§ EXERCISE REQUIREMENTS: Find every line in the records below that holds the word "errors", and copy it out.
---------- INFORMATION SUPPLIED ----------
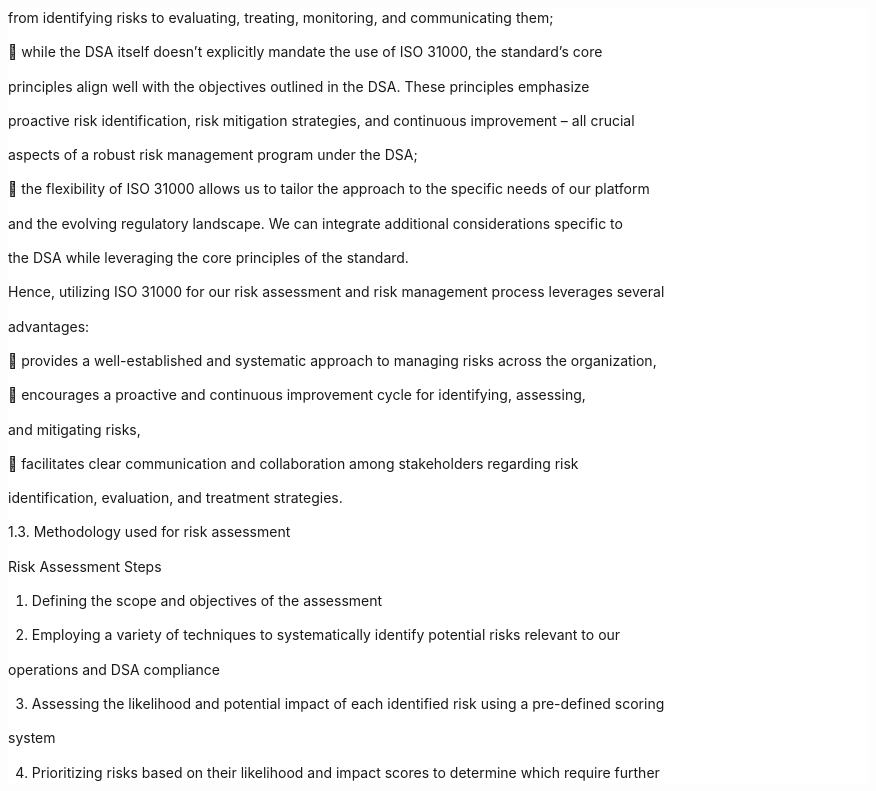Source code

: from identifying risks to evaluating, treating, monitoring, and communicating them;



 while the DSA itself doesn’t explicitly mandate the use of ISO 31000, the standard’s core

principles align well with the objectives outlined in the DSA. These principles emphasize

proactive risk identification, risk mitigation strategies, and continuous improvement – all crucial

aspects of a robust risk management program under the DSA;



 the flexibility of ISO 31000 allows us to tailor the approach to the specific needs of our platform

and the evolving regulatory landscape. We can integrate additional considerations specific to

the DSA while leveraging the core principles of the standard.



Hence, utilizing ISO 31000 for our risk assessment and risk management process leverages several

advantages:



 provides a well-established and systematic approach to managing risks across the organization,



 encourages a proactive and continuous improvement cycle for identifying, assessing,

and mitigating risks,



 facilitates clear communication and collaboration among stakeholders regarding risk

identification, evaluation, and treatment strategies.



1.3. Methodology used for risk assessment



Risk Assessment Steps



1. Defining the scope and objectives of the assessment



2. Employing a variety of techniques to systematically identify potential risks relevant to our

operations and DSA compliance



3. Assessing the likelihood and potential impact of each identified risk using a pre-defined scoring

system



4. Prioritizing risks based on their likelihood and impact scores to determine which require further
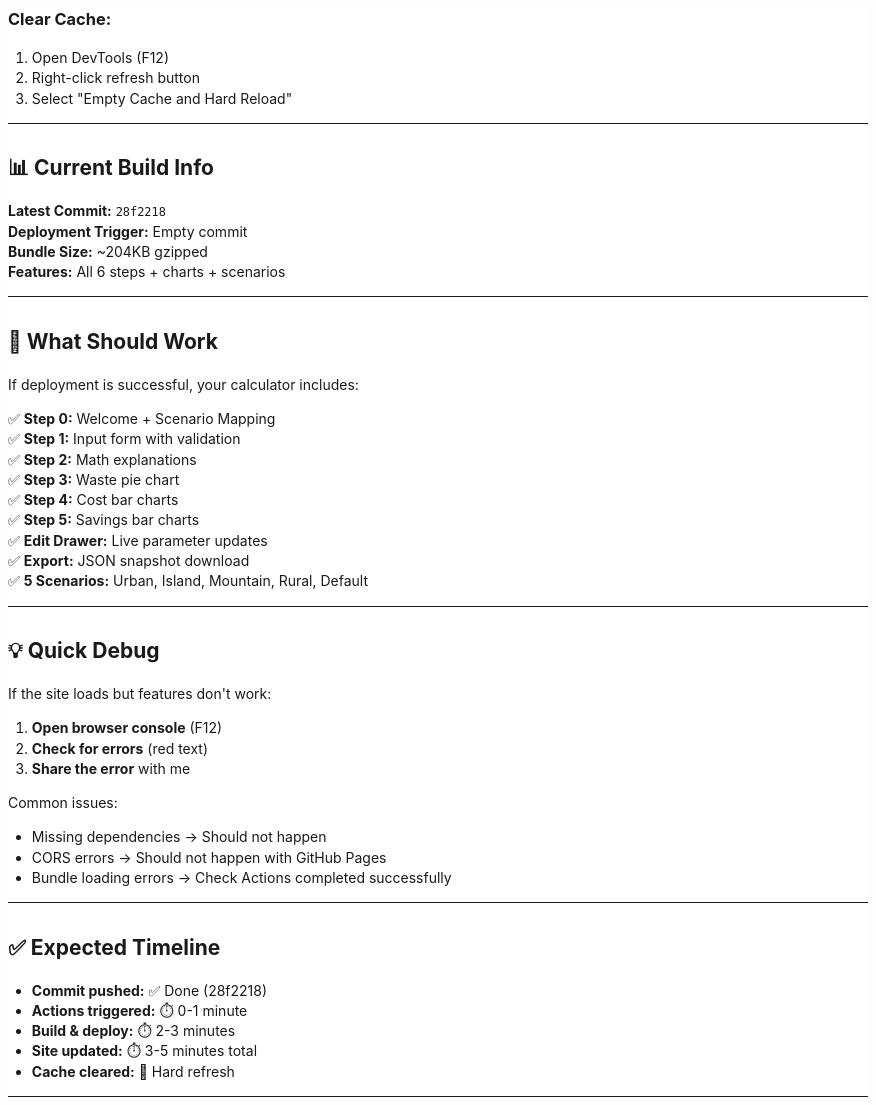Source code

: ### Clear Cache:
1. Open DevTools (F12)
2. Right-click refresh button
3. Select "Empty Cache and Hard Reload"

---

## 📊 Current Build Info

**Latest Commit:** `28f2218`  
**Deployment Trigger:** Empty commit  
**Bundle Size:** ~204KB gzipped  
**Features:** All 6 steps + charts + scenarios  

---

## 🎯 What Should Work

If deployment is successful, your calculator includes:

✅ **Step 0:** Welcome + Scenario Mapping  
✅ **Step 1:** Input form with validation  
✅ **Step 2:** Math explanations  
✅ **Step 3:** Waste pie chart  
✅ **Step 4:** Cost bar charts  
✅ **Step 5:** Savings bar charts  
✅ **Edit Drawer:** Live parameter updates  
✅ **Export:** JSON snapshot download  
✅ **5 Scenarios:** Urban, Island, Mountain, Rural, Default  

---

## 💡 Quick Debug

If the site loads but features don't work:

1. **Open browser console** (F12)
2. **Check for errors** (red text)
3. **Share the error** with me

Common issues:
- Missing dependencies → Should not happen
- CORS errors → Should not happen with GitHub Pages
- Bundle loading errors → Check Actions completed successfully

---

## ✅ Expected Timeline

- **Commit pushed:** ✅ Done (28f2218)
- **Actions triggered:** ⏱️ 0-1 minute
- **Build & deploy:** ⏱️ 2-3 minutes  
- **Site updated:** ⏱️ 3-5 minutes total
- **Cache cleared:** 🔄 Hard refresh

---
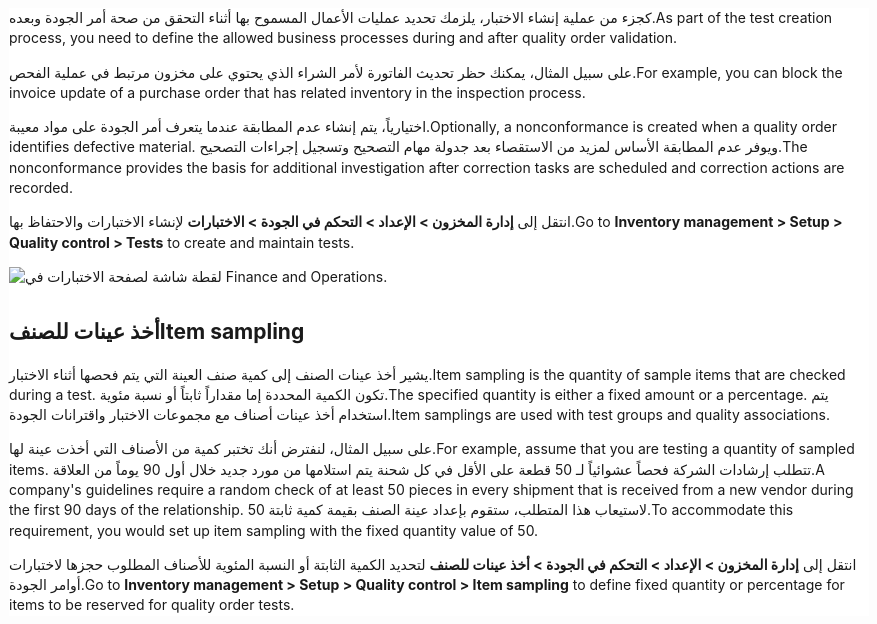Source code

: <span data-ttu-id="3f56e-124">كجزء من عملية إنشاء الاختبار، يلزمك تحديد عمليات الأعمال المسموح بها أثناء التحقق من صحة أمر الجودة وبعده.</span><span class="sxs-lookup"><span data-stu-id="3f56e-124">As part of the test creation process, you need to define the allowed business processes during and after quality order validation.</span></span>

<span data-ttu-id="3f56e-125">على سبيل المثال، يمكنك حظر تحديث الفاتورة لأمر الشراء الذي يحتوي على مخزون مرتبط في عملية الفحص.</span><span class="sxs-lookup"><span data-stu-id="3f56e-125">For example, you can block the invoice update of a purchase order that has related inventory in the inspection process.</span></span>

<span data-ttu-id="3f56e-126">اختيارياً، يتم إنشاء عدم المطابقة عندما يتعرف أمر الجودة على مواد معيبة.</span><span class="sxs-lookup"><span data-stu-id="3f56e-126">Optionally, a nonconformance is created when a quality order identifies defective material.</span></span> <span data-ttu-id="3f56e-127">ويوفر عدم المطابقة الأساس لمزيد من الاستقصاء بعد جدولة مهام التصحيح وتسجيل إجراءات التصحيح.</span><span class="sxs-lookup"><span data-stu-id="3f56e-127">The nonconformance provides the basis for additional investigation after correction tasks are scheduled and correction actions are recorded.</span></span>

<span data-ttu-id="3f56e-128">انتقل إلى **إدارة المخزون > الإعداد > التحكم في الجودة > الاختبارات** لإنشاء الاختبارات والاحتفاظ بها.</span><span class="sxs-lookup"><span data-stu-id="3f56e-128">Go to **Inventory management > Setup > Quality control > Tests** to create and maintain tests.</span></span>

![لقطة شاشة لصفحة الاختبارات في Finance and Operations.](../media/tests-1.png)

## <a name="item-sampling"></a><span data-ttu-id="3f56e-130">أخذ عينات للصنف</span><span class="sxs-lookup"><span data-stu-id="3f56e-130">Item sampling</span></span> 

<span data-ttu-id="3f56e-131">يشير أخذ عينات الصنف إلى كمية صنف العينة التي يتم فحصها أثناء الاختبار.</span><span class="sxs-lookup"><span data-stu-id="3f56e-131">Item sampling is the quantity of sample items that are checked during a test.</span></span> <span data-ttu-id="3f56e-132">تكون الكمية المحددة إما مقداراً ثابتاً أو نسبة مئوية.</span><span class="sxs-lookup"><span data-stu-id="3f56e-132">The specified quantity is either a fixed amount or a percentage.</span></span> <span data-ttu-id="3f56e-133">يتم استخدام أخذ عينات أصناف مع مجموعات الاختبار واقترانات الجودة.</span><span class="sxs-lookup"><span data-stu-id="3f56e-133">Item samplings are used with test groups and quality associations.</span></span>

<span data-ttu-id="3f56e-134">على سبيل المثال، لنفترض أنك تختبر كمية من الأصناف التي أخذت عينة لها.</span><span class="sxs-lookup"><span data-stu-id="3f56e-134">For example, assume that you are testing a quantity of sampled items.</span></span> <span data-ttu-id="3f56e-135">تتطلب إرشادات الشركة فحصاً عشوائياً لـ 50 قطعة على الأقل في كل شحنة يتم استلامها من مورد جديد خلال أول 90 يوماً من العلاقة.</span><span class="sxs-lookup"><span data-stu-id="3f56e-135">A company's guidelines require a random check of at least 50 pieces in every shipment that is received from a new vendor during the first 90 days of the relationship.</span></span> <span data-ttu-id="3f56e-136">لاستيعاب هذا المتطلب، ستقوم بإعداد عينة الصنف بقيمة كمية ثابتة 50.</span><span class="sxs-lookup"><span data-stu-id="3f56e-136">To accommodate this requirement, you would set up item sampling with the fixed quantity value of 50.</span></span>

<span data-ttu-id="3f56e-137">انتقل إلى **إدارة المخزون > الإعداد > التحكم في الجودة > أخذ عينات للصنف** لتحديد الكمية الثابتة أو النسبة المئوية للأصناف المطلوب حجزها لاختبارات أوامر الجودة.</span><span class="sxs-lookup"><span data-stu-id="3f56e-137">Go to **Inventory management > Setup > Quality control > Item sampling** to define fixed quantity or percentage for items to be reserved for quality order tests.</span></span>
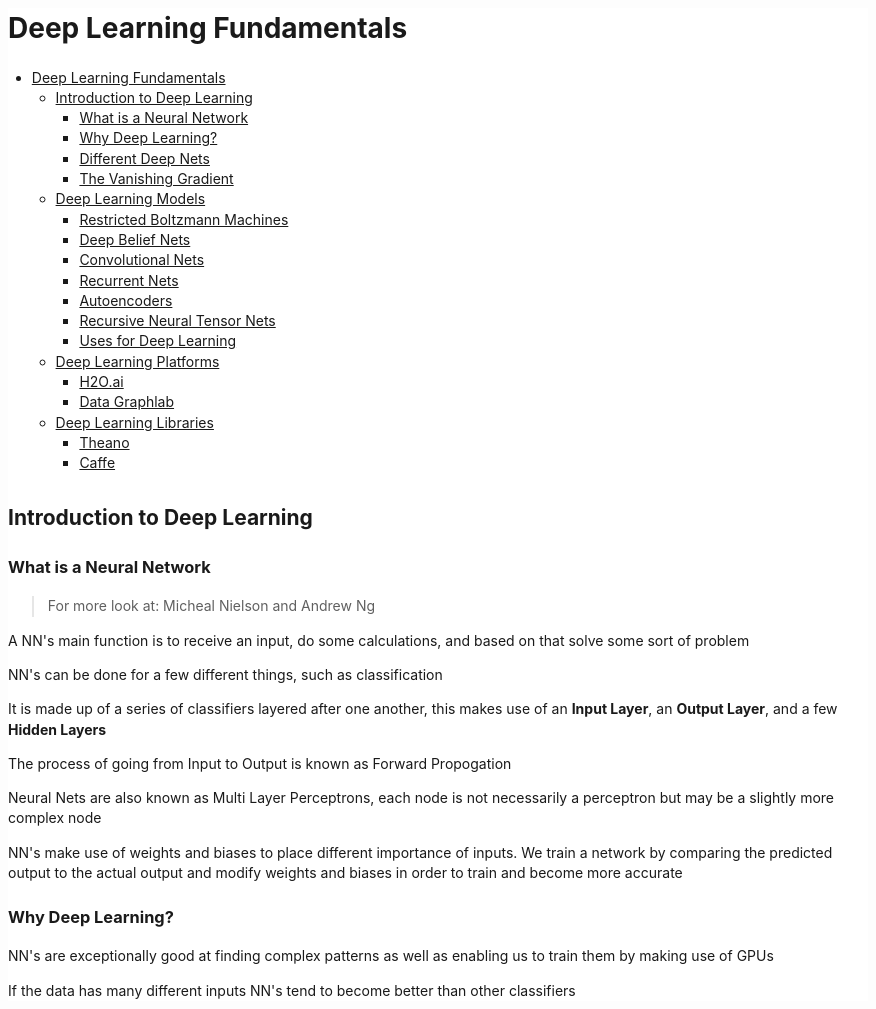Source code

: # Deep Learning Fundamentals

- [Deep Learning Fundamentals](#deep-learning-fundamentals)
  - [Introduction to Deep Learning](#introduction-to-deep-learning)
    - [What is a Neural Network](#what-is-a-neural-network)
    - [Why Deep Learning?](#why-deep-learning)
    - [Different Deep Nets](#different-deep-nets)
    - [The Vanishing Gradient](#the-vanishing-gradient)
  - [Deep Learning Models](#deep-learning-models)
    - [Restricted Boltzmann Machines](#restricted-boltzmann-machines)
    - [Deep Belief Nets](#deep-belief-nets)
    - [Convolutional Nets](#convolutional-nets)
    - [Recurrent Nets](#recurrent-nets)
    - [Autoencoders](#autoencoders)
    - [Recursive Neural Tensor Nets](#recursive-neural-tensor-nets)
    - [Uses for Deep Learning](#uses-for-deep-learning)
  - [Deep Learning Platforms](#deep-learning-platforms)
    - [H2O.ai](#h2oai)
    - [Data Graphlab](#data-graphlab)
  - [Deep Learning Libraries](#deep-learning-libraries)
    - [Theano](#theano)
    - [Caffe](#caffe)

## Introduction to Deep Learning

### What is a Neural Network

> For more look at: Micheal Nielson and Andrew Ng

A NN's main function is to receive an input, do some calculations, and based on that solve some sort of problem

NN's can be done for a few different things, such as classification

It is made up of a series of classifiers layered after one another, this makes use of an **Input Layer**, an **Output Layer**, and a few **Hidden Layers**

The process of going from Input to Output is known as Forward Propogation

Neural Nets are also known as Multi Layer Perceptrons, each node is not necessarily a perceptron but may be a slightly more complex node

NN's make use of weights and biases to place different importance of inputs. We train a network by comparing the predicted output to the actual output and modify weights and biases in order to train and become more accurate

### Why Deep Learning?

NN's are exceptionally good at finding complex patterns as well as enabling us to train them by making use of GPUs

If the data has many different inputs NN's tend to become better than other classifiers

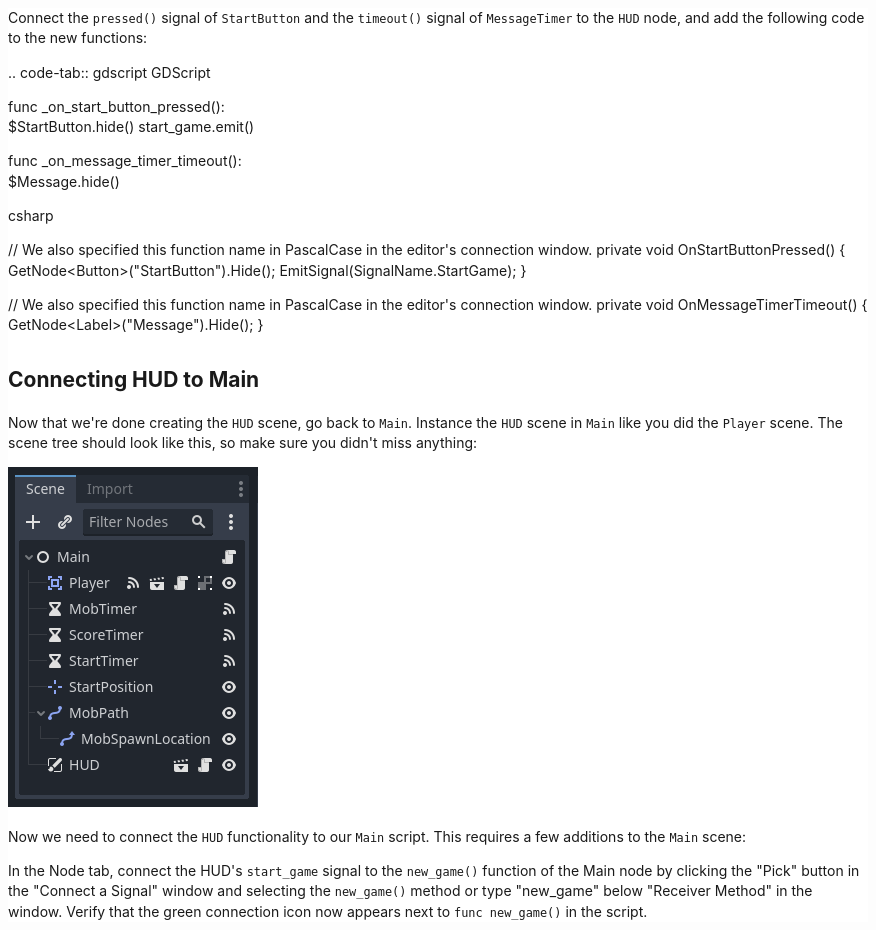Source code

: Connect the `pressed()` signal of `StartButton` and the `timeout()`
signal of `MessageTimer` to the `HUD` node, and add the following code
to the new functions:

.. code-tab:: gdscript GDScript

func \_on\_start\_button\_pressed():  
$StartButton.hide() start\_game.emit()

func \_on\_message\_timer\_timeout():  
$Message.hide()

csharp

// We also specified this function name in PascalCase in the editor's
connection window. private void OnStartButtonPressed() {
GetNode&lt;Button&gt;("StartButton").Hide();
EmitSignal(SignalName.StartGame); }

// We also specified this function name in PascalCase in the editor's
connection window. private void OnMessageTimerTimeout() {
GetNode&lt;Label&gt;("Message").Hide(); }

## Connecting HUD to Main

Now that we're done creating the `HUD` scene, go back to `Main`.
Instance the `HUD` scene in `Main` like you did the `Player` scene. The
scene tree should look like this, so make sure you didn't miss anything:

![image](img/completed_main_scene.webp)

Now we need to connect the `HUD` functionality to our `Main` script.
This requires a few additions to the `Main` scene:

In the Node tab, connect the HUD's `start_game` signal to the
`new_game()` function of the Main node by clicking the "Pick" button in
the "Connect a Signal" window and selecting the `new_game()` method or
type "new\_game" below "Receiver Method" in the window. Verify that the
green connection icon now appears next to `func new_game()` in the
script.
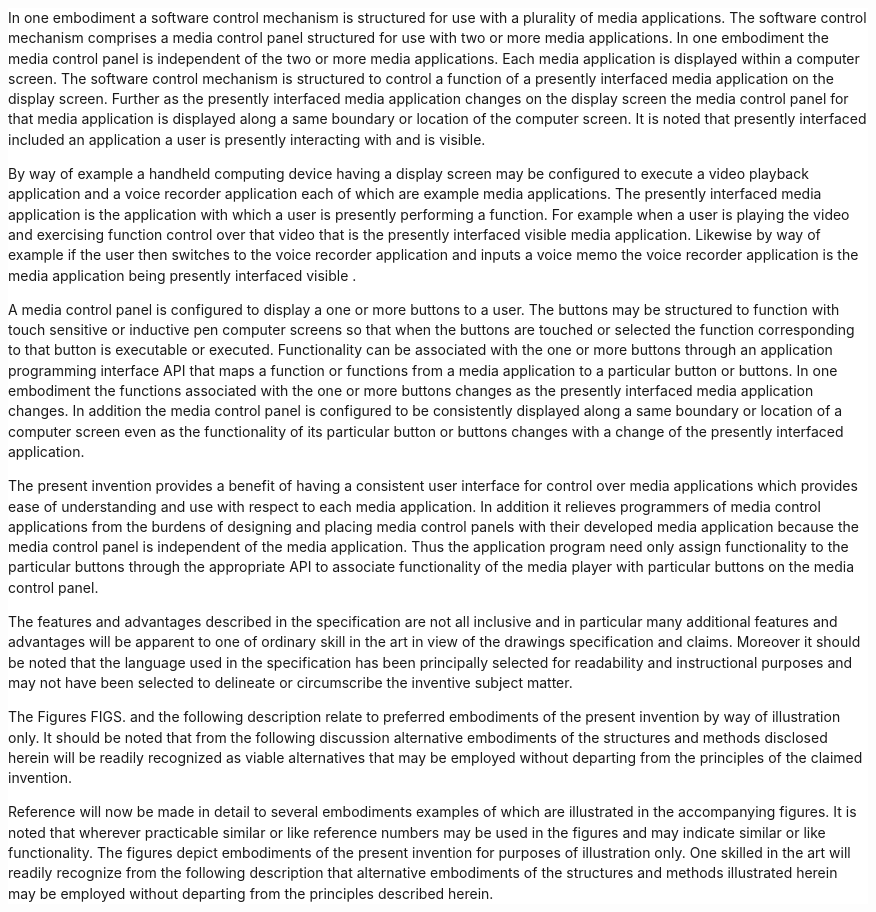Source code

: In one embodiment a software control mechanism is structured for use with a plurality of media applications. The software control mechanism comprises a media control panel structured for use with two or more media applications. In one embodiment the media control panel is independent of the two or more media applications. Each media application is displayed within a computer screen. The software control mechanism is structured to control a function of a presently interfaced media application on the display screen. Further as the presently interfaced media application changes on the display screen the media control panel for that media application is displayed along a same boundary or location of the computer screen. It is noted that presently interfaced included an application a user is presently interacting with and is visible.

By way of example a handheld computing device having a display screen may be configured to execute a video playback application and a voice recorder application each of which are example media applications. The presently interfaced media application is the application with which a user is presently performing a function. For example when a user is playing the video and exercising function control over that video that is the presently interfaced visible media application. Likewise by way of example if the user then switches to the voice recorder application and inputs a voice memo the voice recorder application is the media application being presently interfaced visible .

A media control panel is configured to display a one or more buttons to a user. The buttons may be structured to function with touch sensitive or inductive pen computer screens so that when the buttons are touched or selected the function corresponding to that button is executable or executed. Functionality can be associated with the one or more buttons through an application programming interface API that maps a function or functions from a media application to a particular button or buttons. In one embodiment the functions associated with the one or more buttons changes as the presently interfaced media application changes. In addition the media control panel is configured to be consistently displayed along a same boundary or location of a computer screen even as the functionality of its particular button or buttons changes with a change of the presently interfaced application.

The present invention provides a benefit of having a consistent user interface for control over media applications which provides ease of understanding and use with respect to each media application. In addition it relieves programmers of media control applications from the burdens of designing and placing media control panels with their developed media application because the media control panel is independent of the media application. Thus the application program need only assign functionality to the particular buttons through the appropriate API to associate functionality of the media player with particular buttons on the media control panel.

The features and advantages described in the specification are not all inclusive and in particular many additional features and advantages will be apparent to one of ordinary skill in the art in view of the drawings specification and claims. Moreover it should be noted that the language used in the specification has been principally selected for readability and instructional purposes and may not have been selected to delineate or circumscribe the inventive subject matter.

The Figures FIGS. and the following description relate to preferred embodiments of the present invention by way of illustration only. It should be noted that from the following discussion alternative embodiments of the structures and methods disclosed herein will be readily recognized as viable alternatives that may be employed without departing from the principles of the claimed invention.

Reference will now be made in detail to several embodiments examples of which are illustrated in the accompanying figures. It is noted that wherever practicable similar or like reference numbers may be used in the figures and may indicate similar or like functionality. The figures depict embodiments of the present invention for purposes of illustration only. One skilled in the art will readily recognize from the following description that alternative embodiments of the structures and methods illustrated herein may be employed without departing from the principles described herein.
----------
§ OUTPUT OF THE TASK:
2. **Check for errors** (red text)
- CORS errors → Should not happen with GitHub Pages
- Bundle loading errors → Check Actions completed successfully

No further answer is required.